SKEDSOFT

Data Mining & Data Warehousing

Introduction: OLAP servers present business users with multidimensional data from data warehouses or data marts, without concerns regarding how or where the data are stored. However, the physical architecture and implementation of OLAP servers must consider data storage issues.

Implementations of a warehouse server for OLAP processing include the following:

Relational OLAP (ROLAP) servers: These are the intermediate servers that stand in between a relational back-end server and client front-end tools. They use a relational or extended-relational DBMS to store and manage warehouse data, and OLAP middleware to support missing pieces. ROLAP servers include optimization for each DBMS back end, implementation of aggregation navigation logic, and additional tools and services. ROLAP technology tends to have greater scalability than MOLAP technology. The DSS server of Micro strategy, for example, adopts the ROLAP approach.

Multidimensional OLAP (MOLAP) servers: These servers support multidimensional views of data through array-based multidimensional storage engines. They map multidimensional views directly to data cube array structures. The advantage of using a data cube is that it allows fast indexing to pre computed summarized data. Notice that with multidimensional data stores, the storage utilization may be low if the data set is sparse. In such cases, sparse matrix compression techniques should be explored (Chapter 4). Many MOLAP servers adopt a two-level storage representation to handle dense and sparse data sets: denser sub cubes are identified and stored as array structures, whereas sparse sub cubes employ compression technology for efficient storage utilization.

Hybrid OLAP (HOLAP) servers: The hybrid OLAP approach combines ROLAP and MOLAP technology, benefiting from the greater scalability of ROLAP and the faster computation of MOLAP. For example, a HOLAP server may allow large volumes of detail data to be stored in a relational database, while aggregations are kept in a separate MOLAP store. The Microsoft SQL Server 2000 supports a hybrid OLAP server.

Specialized SQL servers: To meet the growing demand of OLAP processing in relational databases, some database system vendors implement specialized SQL servers that provide advanced query language and query processing support for SQL queries over star and snowflake schemas in a read-only environment.
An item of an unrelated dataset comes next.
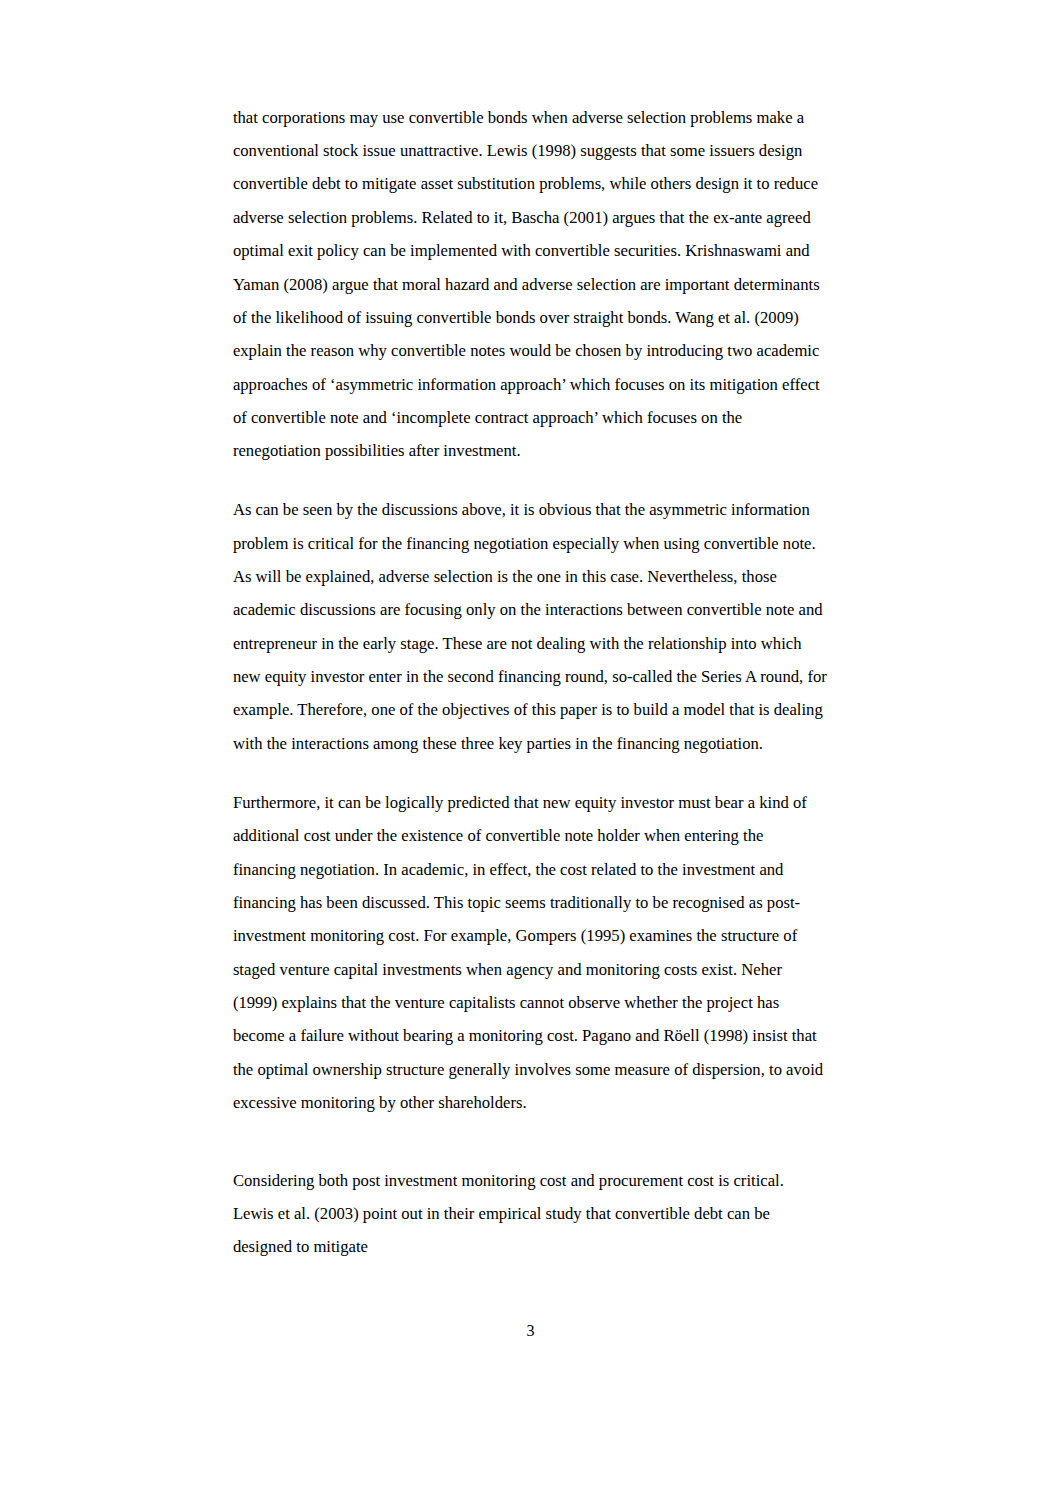that corporations may use convertible bonds when adverse selection problems make a conventional stock issue unattractive. Lewis (1998) suggests that some issuers design convertible debt to mitigate asset substitution problems, while others design it to reduce adverse selection problems. Related to it, Bascha (2001) argues that the ex-ante agreed optimal exit policy can be implemented with convertible securities. Krishnaswami and Yaman (2008) argue that moral hazard and adverse selection are important determinants of the likelihood of issuing convertible bonds over straight bonds. Wang et al. (2009) explain the reason why convertible notes would be chosen by introducing two academic approaches of ‘asymmetric information approach’ which focuses on its mitigation effect of convertible note and ‘incomplete contract approach’ which focuses on the renegotiation possibilities after investment.
As can be seen by the discussions above, it is obvious that the asymmetric information problem is critical for the financing negotiation especially when using convertible note. As will be explained, adverse selection is the one in this case. Nevertheless, those academic discussions are focusing only on the interactions between convertible note and entrepreneur in the early stage. These are not dealing with the relationship into which new equity investor enter in the second financing round, so-called the Series A round, for example. Therefore, one of the objectives of this paper is to build a model that is dealing with the interactions among these three key parties in the financing negotiation.
Furthermore, it can be logically predicted that new equity investor must bear a kind of additional cost under the existence of convertible note holder when entering the financing negotiation. In academic, in effect, the cost related to the investment and financing has been discussed. This topic seems traditionally to be recognised as post-investment monitoring cost. For example, Gompers (1995) examines the structure of staged venture capital investments when agency and monitoring costs exist. Neher (1999) explains that the venture capitalists cannot observe whether the project has become a failure without bearing a monitoring cost. Pagano and Röell (1998) insist that the optimal ownership structure generally involves some measure of dispersion, to avoid excessive monitoring by other shareholders.
Considering both post investment monitoring cost and procurement cost is critical. Lewis et al. (2003) point out in their empirical study that convertible debt can be designed to mitigate
3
“How are data actually stored in ROLAP and MOLAP architectures?” Let’s first look at ROLAP. As its name implies, ROLAP uses relational tables to store data for on-line analytical processing. Recall that the fact table associated with a base cuboids is referred to as a base fact table. The base fact table stores data at the abstraction level indicated by the join keys in the schema for the given data cube. Aggregated data can also be stored in fact tables, referred to as summary fact tables. Some summary fact tables store both base fact table data and aggregated data, as in Example 3.10. Alternatively, separate summary fact tables can be used for each level of abstraction, to store only aggregated data.

MOLAP uses multidimensional array structures to store data for on-line analytical processing. Most data warehouse systems adopt client-server architecture. A relational data store always resides at the data warehouse/data mart server site. A multidimensional data store can reside at either the database server site or the client site.